- [THE TASK]
For this exercise, copy out each line of the material below that includes "neck".

- [SUPPLIED DATA]
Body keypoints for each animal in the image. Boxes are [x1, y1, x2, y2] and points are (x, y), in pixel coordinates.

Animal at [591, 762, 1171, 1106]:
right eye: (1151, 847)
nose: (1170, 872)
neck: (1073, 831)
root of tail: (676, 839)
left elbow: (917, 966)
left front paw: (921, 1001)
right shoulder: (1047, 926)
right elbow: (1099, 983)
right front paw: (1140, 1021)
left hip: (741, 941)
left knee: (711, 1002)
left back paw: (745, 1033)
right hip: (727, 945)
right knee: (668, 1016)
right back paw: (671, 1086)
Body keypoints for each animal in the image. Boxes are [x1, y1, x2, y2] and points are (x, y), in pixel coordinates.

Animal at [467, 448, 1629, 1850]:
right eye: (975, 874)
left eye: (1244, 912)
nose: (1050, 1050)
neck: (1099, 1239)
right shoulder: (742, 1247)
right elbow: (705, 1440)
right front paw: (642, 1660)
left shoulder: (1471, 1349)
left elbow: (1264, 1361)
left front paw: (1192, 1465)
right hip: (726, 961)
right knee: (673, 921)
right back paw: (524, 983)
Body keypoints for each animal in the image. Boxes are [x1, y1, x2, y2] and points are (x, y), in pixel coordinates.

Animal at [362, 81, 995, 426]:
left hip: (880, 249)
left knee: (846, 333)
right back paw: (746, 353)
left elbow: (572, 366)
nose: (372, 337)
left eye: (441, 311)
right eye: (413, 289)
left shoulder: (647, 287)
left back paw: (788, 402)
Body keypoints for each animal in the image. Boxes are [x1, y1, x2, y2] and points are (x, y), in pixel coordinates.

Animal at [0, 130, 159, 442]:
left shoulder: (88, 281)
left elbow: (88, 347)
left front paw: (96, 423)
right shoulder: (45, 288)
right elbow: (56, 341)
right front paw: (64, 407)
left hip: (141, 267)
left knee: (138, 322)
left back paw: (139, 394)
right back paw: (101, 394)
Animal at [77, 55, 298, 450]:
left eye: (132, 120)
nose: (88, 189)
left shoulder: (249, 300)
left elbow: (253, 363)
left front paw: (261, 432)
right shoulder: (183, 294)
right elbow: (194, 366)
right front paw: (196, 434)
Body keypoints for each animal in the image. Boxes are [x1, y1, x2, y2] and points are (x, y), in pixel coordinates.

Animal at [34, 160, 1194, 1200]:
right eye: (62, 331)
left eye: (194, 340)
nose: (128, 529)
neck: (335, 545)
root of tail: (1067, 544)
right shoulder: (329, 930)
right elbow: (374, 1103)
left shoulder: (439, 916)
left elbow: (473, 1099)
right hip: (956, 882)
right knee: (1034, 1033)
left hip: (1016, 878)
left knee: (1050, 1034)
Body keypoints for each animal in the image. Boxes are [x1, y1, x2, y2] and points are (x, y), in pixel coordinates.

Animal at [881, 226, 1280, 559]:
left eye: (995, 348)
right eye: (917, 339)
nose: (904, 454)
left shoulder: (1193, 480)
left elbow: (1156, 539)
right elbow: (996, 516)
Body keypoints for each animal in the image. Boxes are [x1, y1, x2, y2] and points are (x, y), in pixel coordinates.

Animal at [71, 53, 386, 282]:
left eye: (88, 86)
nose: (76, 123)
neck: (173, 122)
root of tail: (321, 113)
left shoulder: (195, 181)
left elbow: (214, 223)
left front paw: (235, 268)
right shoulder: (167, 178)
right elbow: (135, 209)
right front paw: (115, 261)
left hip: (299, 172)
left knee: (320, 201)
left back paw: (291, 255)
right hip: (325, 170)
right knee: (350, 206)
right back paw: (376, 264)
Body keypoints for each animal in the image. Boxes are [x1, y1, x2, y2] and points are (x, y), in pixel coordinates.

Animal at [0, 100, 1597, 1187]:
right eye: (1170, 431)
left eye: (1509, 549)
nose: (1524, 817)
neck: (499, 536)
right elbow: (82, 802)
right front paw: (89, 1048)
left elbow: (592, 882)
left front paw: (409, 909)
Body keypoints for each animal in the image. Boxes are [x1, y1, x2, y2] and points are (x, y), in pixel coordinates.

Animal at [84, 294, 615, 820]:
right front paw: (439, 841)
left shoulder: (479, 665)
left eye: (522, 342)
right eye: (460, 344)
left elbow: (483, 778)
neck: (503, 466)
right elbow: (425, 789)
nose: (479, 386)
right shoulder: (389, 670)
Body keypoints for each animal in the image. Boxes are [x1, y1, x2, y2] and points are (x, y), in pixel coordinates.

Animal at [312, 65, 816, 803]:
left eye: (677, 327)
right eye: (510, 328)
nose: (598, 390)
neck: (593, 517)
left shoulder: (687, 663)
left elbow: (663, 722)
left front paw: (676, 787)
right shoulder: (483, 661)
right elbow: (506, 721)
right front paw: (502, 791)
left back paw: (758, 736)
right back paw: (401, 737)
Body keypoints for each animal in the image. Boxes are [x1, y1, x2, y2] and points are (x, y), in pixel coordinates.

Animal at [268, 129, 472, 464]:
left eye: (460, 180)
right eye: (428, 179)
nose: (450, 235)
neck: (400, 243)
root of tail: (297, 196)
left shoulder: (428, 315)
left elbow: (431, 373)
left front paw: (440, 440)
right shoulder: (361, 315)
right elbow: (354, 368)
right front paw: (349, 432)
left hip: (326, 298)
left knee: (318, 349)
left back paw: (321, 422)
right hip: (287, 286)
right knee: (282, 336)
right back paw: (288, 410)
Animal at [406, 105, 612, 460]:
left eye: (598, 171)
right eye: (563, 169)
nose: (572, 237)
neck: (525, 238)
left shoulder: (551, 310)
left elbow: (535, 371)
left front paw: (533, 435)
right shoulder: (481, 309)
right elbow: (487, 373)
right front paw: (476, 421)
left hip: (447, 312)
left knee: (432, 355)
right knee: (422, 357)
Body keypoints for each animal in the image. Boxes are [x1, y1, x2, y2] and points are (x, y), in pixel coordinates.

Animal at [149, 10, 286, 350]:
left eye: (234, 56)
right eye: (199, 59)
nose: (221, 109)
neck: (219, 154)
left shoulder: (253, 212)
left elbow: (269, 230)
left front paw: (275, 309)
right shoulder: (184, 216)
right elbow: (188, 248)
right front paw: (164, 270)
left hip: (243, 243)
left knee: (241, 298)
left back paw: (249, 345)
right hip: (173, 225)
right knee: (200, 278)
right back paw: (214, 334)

- [RESPONSE BOX]
neck: (1073, 831)
neck: (1099, 1239)
neck: (335, 545)
neck: (173, 122)
neck: (499, 536)
neck: (503, 466)
neck: (593, 517)
neck: (400, 243)
neck: (525, 238)
neck: (219, 154)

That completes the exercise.